START Extracted information
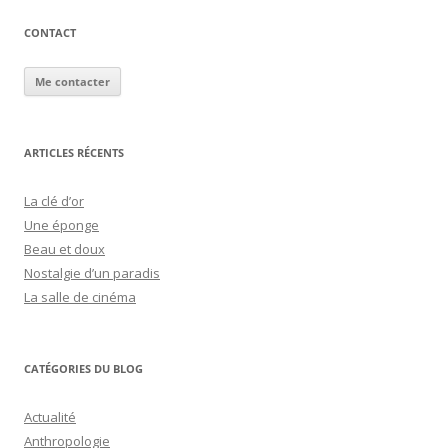
CONTACT
Me contacter
ARTICLES RÉCENTS
La clé d’or
Une éponge
Beau et doux
Nostalgie d’un paradis
La salle de cinéma
CATÉGORIES DU BLOG
Actualité
Anthropologie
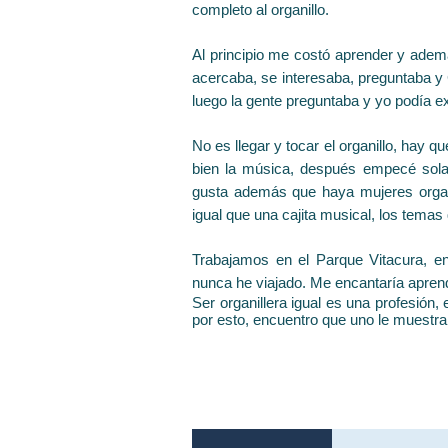
completo al organillo.
Al principio me costó aprender y ade
acercaba, se interesaba, preguntaba y
luego la gente preguntaba y yo podía exp
No es llegar y tocar el organillo, hay
bien la música, después empecé sola
gusta además que haya mujeres organill
igual que una cajita musical, los temas 
Trabajamos en el Parque Vitacura, en
nunca he viajado. Me encantaría aprend
Ser organillera igual es una profesión,
por esto, encuentro que uno le muestra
END Extracted information
◆ **Exercise description**
All lines from the one containing "nunca he viajado. Me encantaría aprend" through the end of the listing above are to be restated word for word, and no others.

◆ **Response box**
nunca he viajado. Me encantaría aprend
Ser organillera igual es una profesión,
por esto, encuentro que uno le muestra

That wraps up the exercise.